Er was eens een vlieg die dacht dat hij een huiskamervlieg was.
Drie dagen lang fladderde ze rond, alsof ze een prima ballerina was, die een unieke dans uitvoerde. De vrouw, die zichzelf graag zag als natuurliefhebber, besloot haar de frisse lucht in te helpen en maakte zich klaar om de vlieg op humane wijze onder een glas te vangen. De vlieg dacht daar duidelijk anders over. Keer op keer was ze net te snel, net te slim, net een vleugelslag te vlug voor het glas van de vrouw.
Geduldig richtte de vrouw haar pleidooi tot de vlieg: ‘Als je nou gewoon even ergens gaat zitten, dan help ik je naar buiten. Iedereen blij!’. Maar de vlieg was doof voor haar smeekbede. Misschien was het de knusse gezelligheid van de huiskamer of de lol van het je-kunt-me-toch-niet-pakken-spelletje, de vlieg had duidelijk een ander idee over de samenwerking.
Na een paar dagen minderde de energie van de vlieg en haar ooit zo vrolijke pirouetjes leken meer op een trage dronkenmansdans. Dit keer, met het glas stevig in de hand, wist de vrouw haar missie te volbrengen. Ze begeleidde haar gevleugelde gast naar de deur, waar ze opgelucht haar adem uitblies: 'Goede reis’, fluisterde ze terwijl de vlieg wegvloog.
Haar zucht van verlichting bleek van korte duur. Nog geen halve minuut later was daar dezelfde vlieg, die vrolijk door de kier van de deur naar binnen dwarrelde, alsof ze zojuist had besloten dat deze woonkamer eigenlijk best wel een prima plek was om te bivakkeren. De vrouw zuchtte diep en mopperde hoofdschuddend: ‘Wil je nou gered worden of niet?’ en bracht het glas opnieuw in de aanslag.
Ditmaal echter verliep het vangen soepeler; de vlieg was duidelijk verzwakt door haar eerdere escapades. De vrouw zette haar wederom buiten, dit keer met een vastberaden “En nou wegvliegen, jij!”, maar het liep weer anders, of beter gezegd: het vloog weer anders.
Op het moment dat de vlieg eindelijk koers zette naar vrijheid, vond ze zichzelf gevangen in een spinnenweb. Vanuit de schaduw doemde een spin op, die zich razendsnel al likkebaardend voorbereidde op haar aanstaande maaltje. Maar …. daar was die vrouw weer. Haar heldencomplex schoot in werking en met behulp van een klein blaadje bevrijdde ze de vlieg uit de plakkerige draden. Dit tot grote ergernis van de spin die zich bedrogen zag door deze onverwachte inmenging en zich op hoge poten terugtrok in haar schuilplaats.

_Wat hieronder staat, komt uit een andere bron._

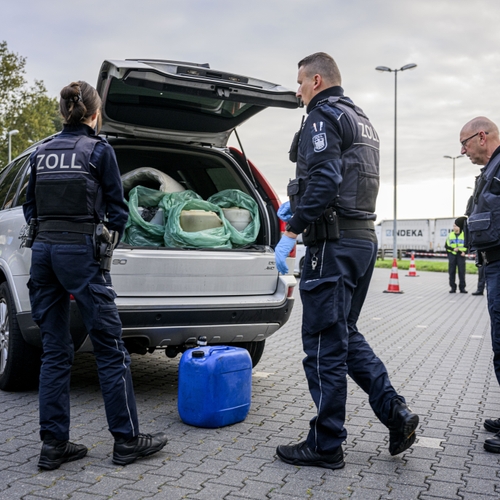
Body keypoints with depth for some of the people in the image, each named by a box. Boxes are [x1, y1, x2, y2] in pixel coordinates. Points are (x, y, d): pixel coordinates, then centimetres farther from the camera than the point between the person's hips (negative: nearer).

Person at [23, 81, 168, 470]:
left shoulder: (42, 151, 12)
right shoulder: (99, 149, -4)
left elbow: (31, 208, 15)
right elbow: (116, 209, -1)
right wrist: (109, 237, 16)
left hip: (43, 251, 6)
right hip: (80, 252, -6)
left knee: (55, 351, 11)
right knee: (111, 350, 2)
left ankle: (54, 444, 15)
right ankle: (127, 440, 10)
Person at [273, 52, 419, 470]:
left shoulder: (324, 116, -8)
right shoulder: (362, 121, 21)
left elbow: (324, 180, -22)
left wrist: (291, 232, -16)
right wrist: (299, 201, 24)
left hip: (334, 244, -10)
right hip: (364, 239, 10)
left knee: (324, 344, -2)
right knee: (344, 334, 19)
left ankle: (326, 446, 9)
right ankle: (395, 412, 13)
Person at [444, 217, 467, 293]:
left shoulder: (464, 235, 4)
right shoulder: (450, 235, 7)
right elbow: (446, 245, 5)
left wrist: (464, 252, -9)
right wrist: (453, 249, -11)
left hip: (461, 255, -1)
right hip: (452, 255, 2)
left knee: (461, 272, -1)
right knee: (451, 272, 1)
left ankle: (462, 288, 5)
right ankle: (453, 287, 8)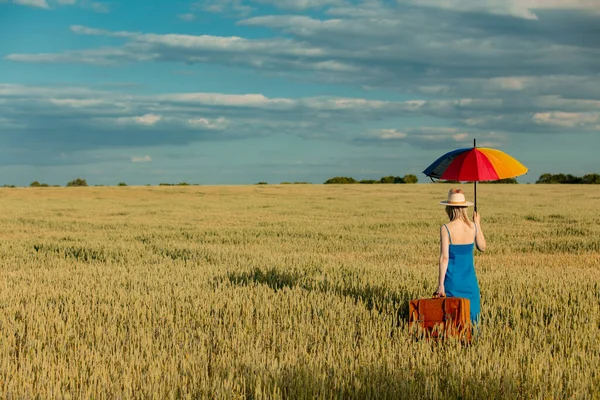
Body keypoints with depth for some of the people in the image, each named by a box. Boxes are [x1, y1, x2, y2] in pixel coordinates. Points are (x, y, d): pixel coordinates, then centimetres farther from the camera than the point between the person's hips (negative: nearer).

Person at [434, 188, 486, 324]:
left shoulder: (445, 228, -12)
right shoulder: (473, 227, -2)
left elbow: (444, 257, -15)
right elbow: (482, 247, 15)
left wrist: (441, 285, -13)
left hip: (452, 279, -3)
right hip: (469, 279, 3)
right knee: (470, 316, 10)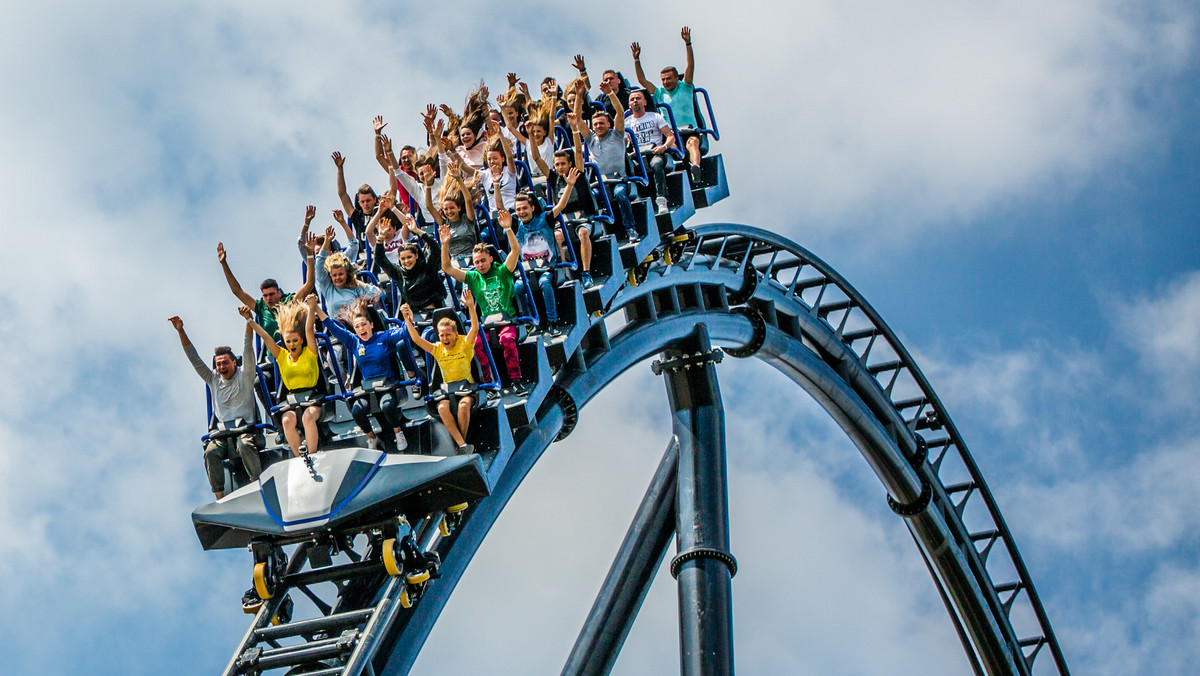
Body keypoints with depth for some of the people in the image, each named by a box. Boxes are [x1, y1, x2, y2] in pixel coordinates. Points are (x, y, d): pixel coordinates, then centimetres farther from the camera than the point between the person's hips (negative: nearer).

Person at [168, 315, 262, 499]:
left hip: (245, 427, -3)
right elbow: (194, 358, 19)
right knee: (211, 452, -27)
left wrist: (249, 322, -13)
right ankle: (220, 497, -29)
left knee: (245, 447, -35)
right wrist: (181, 331, 14)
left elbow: (248, 350, -1)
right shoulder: (213, 379, 19)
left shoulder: (244, 375, 10)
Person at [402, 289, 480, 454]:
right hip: (446, 387, 3)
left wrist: (471, 306, -34)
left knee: (464, 404, -37)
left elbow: (475, 328, -17)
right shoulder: (437, 349, 9)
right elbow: (417, 340, -2)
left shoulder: (465, 344, 0)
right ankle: (463, 445, -35)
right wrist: (409, 322, -18)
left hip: (466, 385, -3)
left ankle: (462, 441, -20)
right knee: (442, 408, -31)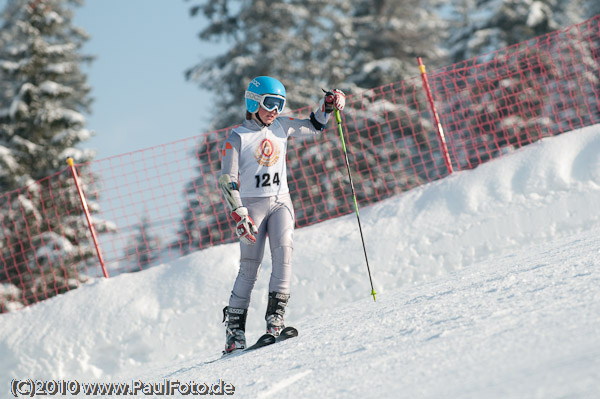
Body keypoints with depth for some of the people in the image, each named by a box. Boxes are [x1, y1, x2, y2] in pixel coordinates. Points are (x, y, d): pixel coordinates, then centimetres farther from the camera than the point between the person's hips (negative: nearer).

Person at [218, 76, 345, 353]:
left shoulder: (281, 127, 9)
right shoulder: (237, 139, -6)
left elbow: (313, 127, 26)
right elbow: (227, 181, -10)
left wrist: (328, 104, 8)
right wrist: (240, 216, -20)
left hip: (281, 201, 4)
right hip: (252, 204, -4)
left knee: (283, 250, -20)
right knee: (250, 267, -9)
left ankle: (275, 317, -23)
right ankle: (234, 329, -1)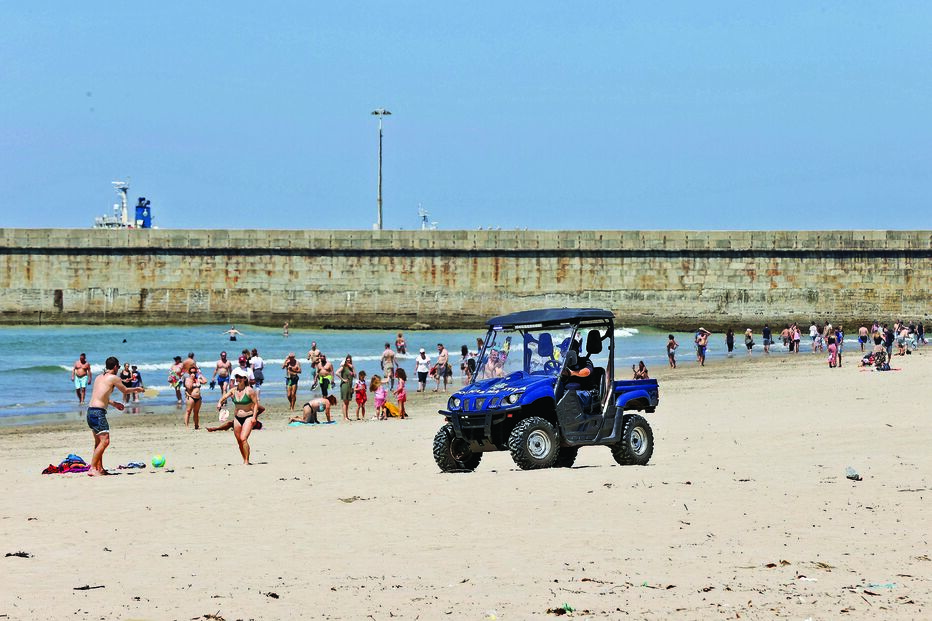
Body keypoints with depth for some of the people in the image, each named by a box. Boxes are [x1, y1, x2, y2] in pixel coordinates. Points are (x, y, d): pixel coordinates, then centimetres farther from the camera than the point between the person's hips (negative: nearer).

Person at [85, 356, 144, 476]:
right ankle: (92, 468, -17)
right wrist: (136, 389, 30)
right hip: (98, 412, -9)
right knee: (105, 441, -11)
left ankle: (100, 468, 22)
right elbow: (125, 391, 11)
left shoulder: (99, 377, 18)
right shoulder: (114, 378, -4)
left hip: (90, 411, 9)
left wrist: (114, 403, 39)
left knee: (98, 441, 18)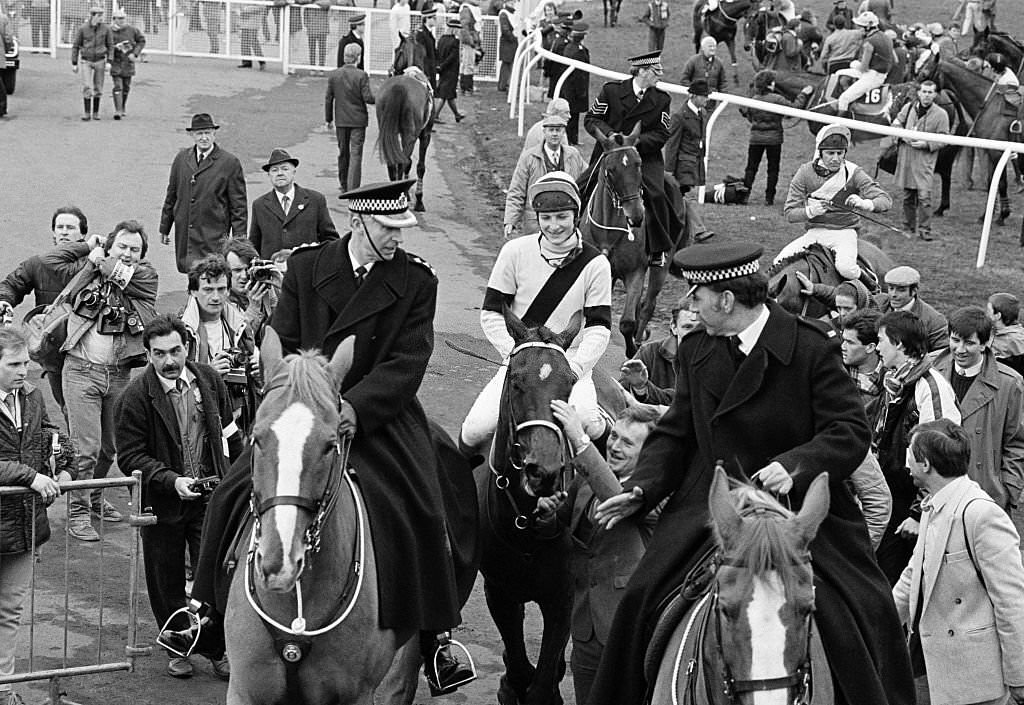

Met een wat scheefhangend vleugeltje en een ietwat onhandige flip-flap-boog vloog de vlieg richting de heg, zoekend naar een veiliger onderkomen. De vrouw keerde opgelucht terug naar binnen, waar ze zich ineens bewust werd van de spin die haar op háár beurt hoofdschuddend een afkeurende blik toewierp.‘Was het bemoeizucht?’. De vrouw glimlachte in zichzelf. ‘Misschien wel’, dacht ze, ‘maar iemand moest die vlieg toch een vleugeltje helpen’.
De spin vond van niet.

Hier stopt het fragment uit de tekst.